Abbas not only said that Israel was a “a colonial project that has nothing to do with Judaism”, and insisted in fact, Zionism goes back to a conspiracy launched in “1653 when Cromwell ruled Britain.” He then quoted an Egyptian academic, Dr. Abdel Wahab Elmessiri, who insists that the Jews were put up to their idea of having a homeland as “pawns” of the colonial powers. (Elmessiri also insists that the Jews are not a real people like the Arabs, but only a “functional group”, and has also characterised the Jews collectively as “conspirators and criminals.”)

Abbas contrasted this with the Palestinian claim, saying: “This country is our country, and this is our country from the days of Canaanites. Incidentally we are the descendants of the Canaanites, and the Bible says that from the days of the Canaanites to this day they did not leave this country…”

A few days later in Cairo, Abbas reportedly went even further in denying any Jewish connection to Israel, saying “There is no respectable Jew in the world who accepts the Zionist entity. (This is leaving aside numerous other recent crazy anti-Jewish claims by Abbas, related to importing drugs, to Jewish behaviour during the Holocaust, towards the Jews from Arab lands, etc.)

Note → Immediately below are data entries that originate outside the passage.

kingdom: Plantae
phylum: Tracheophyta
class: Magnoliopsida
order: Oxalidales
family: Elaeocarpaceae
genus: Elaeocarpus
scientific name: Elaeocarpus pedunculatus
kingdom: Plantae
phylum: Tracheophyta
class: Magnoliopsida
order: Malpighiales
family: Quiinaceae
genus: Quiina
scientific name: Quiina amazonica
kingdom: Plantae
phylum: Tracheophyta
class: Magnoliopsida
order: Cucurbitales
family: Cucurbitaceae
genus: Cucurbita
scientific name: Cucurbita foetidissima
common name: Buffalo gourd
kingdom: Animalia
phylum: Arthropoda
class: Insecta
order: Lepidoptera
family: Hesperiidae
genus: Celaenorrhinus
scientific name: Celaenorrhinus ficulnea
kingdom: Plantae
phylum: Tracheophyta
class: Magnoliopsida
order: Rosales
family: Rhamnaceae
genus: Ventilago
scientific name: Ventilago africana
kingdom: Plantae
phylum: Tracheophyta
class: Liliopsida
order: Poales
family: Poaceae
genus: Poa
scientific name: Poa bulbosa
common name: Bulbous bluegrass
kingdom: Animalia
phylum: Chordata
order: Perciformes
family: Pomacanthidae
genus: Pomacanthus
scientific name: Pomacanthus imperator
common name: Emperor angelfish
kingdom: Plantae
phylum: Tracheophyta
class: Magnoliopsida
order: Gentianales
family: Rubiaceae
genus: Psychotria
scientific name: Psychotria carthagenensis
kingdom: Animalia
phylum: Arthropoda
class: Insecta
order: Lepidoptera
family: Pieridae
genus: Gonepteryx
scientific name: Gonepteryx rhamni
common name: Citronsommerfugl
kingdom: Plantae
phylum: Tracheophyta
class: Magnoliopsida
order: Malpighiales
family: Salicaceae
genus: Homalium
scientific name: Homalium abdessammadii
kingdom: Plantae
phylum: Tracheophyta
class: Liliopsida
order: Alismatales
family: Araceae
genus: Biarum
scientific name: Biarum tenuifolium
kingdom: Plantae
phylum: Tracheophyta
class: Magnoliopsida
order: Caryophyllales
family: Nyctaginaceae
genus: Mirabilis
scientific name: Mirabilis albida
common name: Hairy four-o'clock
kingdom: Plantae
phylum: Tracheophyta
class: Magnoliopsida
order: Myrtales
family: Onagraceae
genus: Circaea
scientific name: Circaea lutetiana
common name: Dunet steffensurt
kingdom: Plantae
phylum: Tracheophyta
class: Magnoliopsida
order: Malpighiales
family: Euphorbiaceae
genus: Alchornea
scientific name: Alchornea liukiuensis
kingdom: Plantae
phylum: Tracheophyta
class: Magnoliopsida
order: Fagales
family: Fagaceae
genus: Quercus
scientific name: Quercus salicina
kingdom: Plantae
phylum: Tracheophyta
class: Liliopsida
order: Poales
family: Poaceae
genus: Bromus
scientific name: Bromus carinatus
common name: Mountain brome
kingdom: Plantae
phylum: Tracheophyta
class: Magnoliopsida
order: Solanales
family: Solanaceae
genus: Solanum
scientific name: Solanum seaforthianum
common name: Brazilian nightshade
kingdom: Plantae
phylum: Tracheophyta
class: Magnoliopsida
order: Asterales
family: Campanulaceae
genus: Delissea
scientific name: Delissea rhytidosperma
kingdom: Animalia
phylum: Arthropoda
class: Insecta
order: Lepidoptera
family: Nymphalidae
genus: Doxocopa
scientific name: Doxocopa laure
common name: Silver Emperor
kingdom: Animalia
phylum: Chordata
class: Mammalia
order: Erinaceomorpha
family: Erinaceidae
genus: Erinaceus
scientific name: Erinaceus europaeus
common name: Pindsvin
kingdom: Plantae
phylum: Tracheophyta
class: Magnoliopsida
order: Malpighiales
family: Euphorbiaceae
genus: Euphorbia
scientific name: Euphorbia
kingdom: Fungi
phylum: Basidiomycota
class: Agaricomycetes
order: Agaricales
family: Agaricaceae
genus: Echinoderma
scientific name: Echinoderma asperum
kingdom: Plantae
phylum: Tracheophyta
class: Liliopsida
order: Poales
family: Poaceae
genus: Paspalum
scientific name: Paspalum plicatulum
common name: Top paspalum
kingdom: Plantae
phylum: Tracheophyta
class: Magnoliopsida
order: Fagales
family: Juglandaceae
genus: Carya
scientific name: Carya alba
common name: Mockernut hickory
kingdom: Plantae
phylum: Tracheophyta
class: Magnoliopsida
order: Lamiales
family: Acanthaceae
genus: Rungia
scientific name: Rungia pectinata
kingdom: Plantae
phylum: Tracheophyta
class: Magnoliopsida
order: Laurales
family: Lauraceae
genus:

My point is that if you believe what Abbas is saying, if you believe that the Jews have no connection to the land, and that their claim of a connection to it was only something made up by the colonial powers, it is not a big leap to the “ethnic cleansing solution.” If you believe, as many Palestinians have long been taught and Abbas has reinforced, that the Jewish presence is simply a nefarious colonial plot to steal the land of the indigenous Palestinians, it is hardly surprising that many Palestinians follow this up by adding, as Mahmoud Al-Zahhar and Dr. Al-Laham do, that therefore all the Jews should leave.

So despite the fact that Abbas still says he favours a two-state resolution (though many of those around him today openly reject it), when he says the sorts of hateful things he is currently saying, it is hard to see how such a resolution could ever come about, or be accepted by most Palestinians if it somehow did.